Computational-Content-Analysis-2020 / Readings-Responses

Repository for organising "exemplary" readings, and posting reponses.
6 stars 1 forks source link

Extracting Communication Networks - Aral and Van Alstyne 2011 #22

Open jamesallenevans opened 4 years ago

jamesallenevans commented 4 years ago

Post questions here:

Aral, Sinan and Marshall Van Alstyne. 2011. “The Diversity-Bandwidth Trade-off.” American Journal of Sociology 117(1): 90-171.

jsmono commented 4 years ago

This research is a bit challenging for me to absorb due to the amount of math involved but the result and discussions are quite inspiring. Compared to other articles using emails as the corpora, this essay's explanation of using emails and its analysis is much clearer and convincing. In the discussion section, the authors talked about the implications of the research and I'm wondering if some of their findings can be applied to areas outside of the industry and workplaces.

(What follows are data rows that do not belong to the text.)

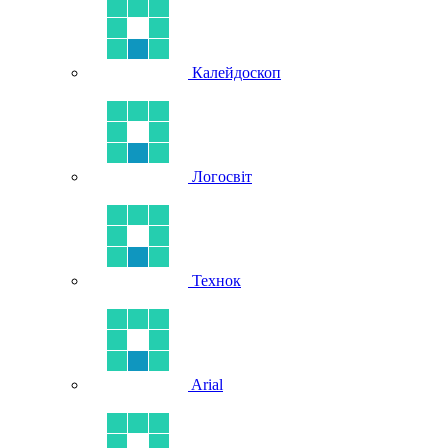
Калейдоскоп
Логосвіт
Технок
Arial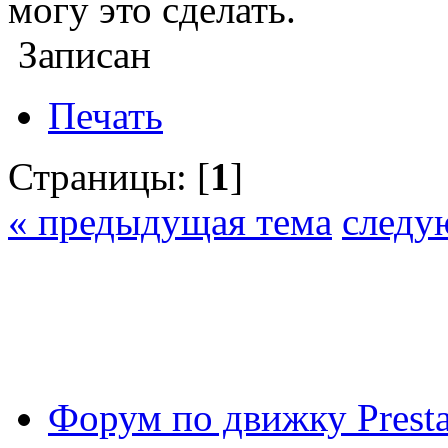
могу это сделать.
Записан
Печать
Страницы: [
1
]
« предыдущая тема
следу
Форум по движку Presta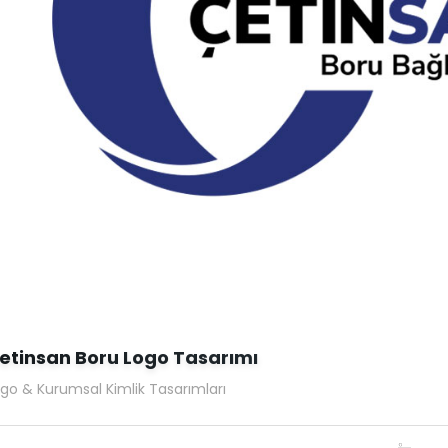
etinsan Boru Logo Tasarımı
go & Kurumsal Kimlik Tasarımları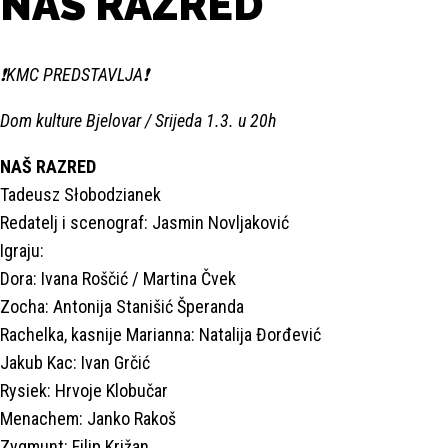
NAŠ RAZRED
❗KMC PREDSTAVLJA❗
Dom kulture Bjelovar / Srijeda 1.3. u 20h
NAŠ RAZRED
Tadeusz Słobodzianek
Redatelj i scenograf: Jasmin Novljaković
Igraju:
Dora: Ivana Roščić / Martina Čvek
Zocha: Antonija Stanišić Šperanda
Rachelka, kasnije Marianna: Natalija Đorđević
Jakub Kac: Ivan Grčić
Rysiek: Hrvoje Klobučar
Menachem: Janko Rakoš
Zygmunt: Filip Križan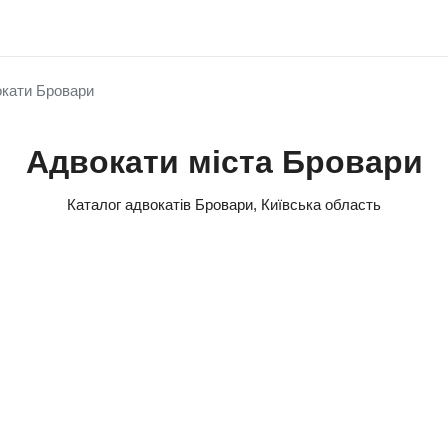
кати Бровари
Адвокати міста Бровари
Каталог адвокатів Бровари, Київська область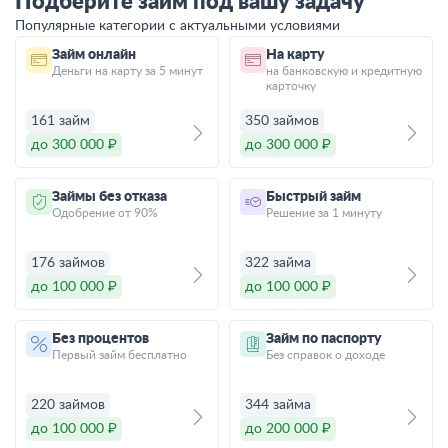
Подберите займ под вашу задачу
Популярные категории с актуальными условиями
Займ онлайн
На карту
Деньги на карту за 5 минут
на банковскую и кредитную
карточку
161 займ
350 займов
до 300 000 ₽
до 300 000 ₽
Займы без отказа
Быстрый займ
Одобрение от 90%
Решение за 1 минуту
176 займов
322 займа
до 100 000 ₽
до 100 000 ₽
Без процентов
Займ по паспорту
Первый займ бесплатно
Без справок о доходе
220 займов
344 займа
до 100 000 ₽
до 200 000 ₽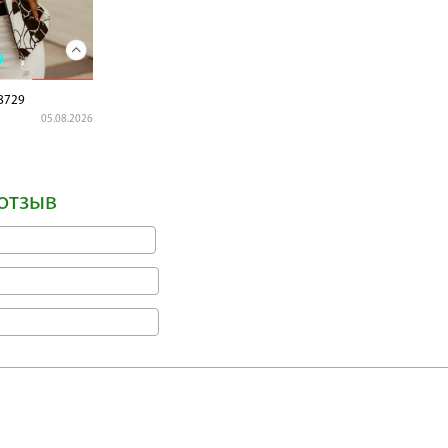
8729
05.08.2026
отзыв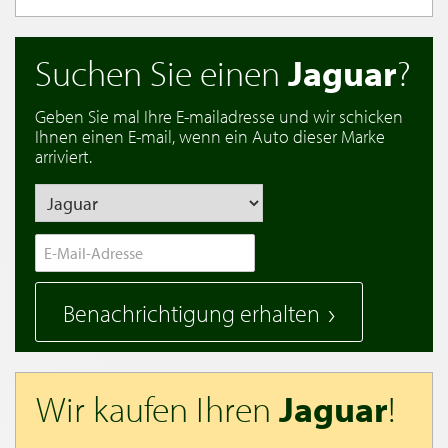
Suchen Sie einen
Jaguar
?
Geben Sie mal Ihre E-mailadresse und wir schicken
Ihnen einen E-mail, wenn ein Auto dieser Marke
arriviert.
Benachrichtigung erhalten
Wir kaufen Ihren
Jaguar
!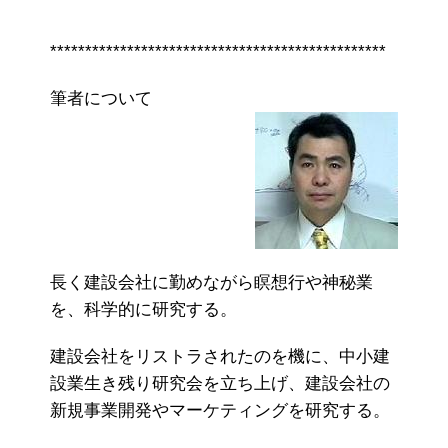
************************************************
筆者について
長く建設会社に勤めながら瞑想行や神秘業
を、科学的に研究する。
建設会社をリストラされたのを機に、中小建
設業生き残り研究会を立ち上げ、建設会社の
新規事業開発やマーケティングを研究する。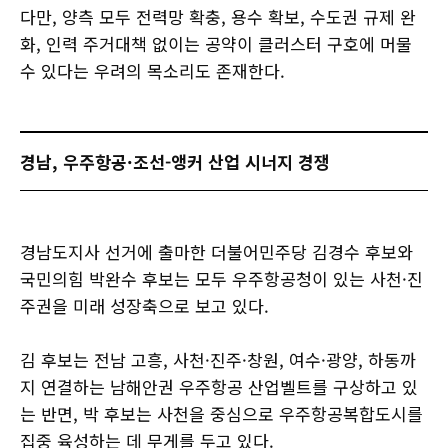
다만, 양측 모두 전력망 확충, 용수 확보, 수도권 규제 완
화, 인력 주거대책 없이는 공약이 클러스터 구호에 머물
수 있다는 우려의 목소리도 존재한다.
경남, 우주항공·조선-앵커 산업 시너지 경쟁
경남도지사 선거에 출마한 더불어민주당 김경수 후보와
국민의힘 박완수 후보는 모두 우주항공청이 있는 사천·진
주권을 미래 성장축으로 보고 있다.
김 후보는 전남 고흥, 사천·진주·창원, 여수·광양, 하동까
지 연결하는 남해안권 우주항공 산업벨트를 구상하고 있
는 반면, 박 후보는 사천을 중심으로 우주항공복합도시를
집중 육성하는 데 무게를 두고 있다.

For example, the idea of "weak, structurally diverse ties provide information at a lower rate, with less frequency, less complexity, and more delay. Weak ties are more likely to deliver obsolete information. " seem valuable for analysis of gossips and rumors.

gracefulghost31 commented 4 years ago

Would parsing out the diversity component in the diversity-bandwidth frame yield more insights? In this context, would there be an appropriate instrumental variable to make a causal claim about the relationship between access to information and performance?

vahuja92 commented 4 years ago

The way the authors measure novel communication with k-means clustering is really interesting. That being said, the final conclusion the authors come to - that weak ties offer less novel information because they happen less often, feels intuitive and has already been discussed in non-computational social science research. I would be interested in understanding what types of people are able to maintain a high bandwidth of communication with weak ties. Presumably recruiters are good at doing just that - could differences in the characteristics of recruiters change the conclusion that close ties over more volume of novel information simply because of more interaction?